Erotismo que transita hacia el amor
La cinta transita del erotismo a la pasión, y de ahí al amor. Tras una noche sin dormir, ambas mujeres descubren al amanecer que algo ha cambiado en ellas. Como advierte Pablo a la adolescente en Las edades de Lulú, de Almudena Grandes: «Pase lo que pase, recordarás siempre dos cosas. La primera es que el sexo y el amor no tienen nada que ver. La segunda es que lo de anoche fue un acto de amor».
Así ocurre con Natasha y Alba: su encuentro comienza como un impulso sexual y termina como una experiencia amorosa.

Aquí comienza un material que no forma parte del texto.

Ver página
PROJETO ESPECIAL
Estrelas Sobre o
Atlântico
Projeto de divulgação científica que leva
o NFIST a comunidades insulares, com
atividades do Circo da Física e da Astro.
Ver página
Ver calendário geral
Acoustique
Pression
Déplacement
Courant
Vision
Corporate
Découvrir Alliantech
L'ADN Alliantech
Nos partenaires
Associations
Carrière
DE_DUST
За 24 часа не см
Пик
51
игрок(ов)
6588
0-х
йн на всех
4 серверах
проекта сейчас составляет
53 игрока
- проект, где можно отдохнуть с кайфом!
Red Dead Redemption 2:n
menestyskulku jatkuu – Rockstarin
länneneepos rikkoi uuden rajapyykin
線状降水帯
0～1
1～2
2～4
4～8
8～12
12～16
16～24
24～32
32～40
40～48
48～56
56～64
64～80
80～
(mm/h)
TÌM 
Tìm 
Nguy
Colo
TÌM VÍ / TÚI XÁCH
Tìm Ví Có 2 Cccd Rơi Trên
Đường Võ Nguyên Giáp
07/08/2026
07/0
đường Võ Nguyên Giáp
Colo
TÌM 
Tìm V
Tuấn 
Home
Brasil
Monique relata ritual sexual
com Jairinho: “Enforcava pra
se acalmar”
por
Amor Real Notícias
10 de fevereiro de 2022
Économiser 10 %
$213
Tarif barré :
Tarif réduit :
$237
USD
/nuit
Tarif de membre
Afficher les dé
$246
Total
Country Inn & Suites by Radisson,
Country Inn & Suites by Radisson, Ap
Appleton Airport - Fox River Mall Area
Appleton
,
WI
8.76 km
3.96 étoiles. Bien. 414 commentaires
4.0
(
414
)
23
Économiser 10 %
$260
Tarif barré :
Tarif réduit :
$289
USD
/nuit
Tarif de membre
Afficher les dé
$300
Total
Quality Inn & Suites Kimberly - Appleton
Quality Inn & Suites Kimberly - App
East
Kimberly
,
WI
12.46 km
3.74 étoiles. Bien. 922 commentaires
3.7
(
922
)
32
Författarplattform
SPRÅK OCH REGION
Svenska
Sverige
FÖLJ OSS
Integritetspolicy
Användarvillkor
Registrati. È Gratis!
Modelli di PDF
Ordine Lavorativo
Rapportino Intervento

Aunque Natasha insiste en que nunca había tenido una experiencia lésbica y está a punto de casarse, responde ante la confesión de amor de Alba: «Te entiendo perfectamente. Nunca había sentido el amor tan intenso como esta noche contigo.
A partir de ahora podremos pensar que una vez en nuestra vida lo sentimos. Lo mejor es dejarlo aquí, guardado para siempre entre nosotras, para que no se desvanezca». Hay esencias que no podemos retener porque su virtud está en su fugacidad. Esa brevedad solo puede asociarse a un recuerdo, un poema, una canción, un lugar.
El instante compartido por Natasha y Alba queda capturado. Al salir, la cámara recorre la habitación: ellas ya no están, pero permanece su entrega, su afecto, su huella invisible.
El arte, la música y el espacio como elementos eróticos
La película tiene todos los recursos para cautivar. La mano de Medem se percibe en cada elemento para generar un entorno seductor: una cama amplia, un baño de blanco inmaculado, paredes y techo que evocan una galería de arte. La música también es decisiva.
A diferencia de otras producciones donde el sonido es mero acompañamiento, aquí se integra con fuerza al discurso cinematográfico. La banda sonora de la compositora británica Jocelyn Pook —reconocida por la escena de las máscaras en Ojos bien cerrados— realza el tono íntimo de la historia. Temas como Libera Me, donde la vocalización y las cuerdas se funden con belleza, o la canción Loving Strangers, de Russian Red, refuerzan la carga emocional y erótica del filme.
La música, en suma, sostiene la intimidad y la atmósfera en una única locación: la habitación de un exquisito hotel.
Una habitación plural: lenguas, culturas y comunión
A todo ello se suma un componente cultural: la coexistencia de identidades diversas. Alba es griega, Natasha rusa, Max (Enrico Lo Verso), un mesero español. Los diálogos incluyen fragmentos en ruso, italiano y español. Una confluencia de voces, cuerpos y lenguas que refuerza el rechazo a la discordia. Una celebración del entendimiento.
Lecciones de un amor breve y verdadero
Habitación en Roma deja una sensación perdurable y mensajes nítidos: en la sexualidad nunca se deja de aprender; no hay historias concluidas, solo episodios vividos; todo inicio implica el riesgo de transformarse.
Crecemos condicionados a perseguir el amor “ideal”, pero la vida nos confronta con el amor “real”.
No es promesa de felicidad ni juego de conquista: es consecuencia, identidad, revolución íntima.
Cuestiona inercias, rompe hipocresías, prioriza el dar sobre el recibir, mira hacia dentro.
El amor inesperado de Natasha y Alba es un secreto compartido con nosotros.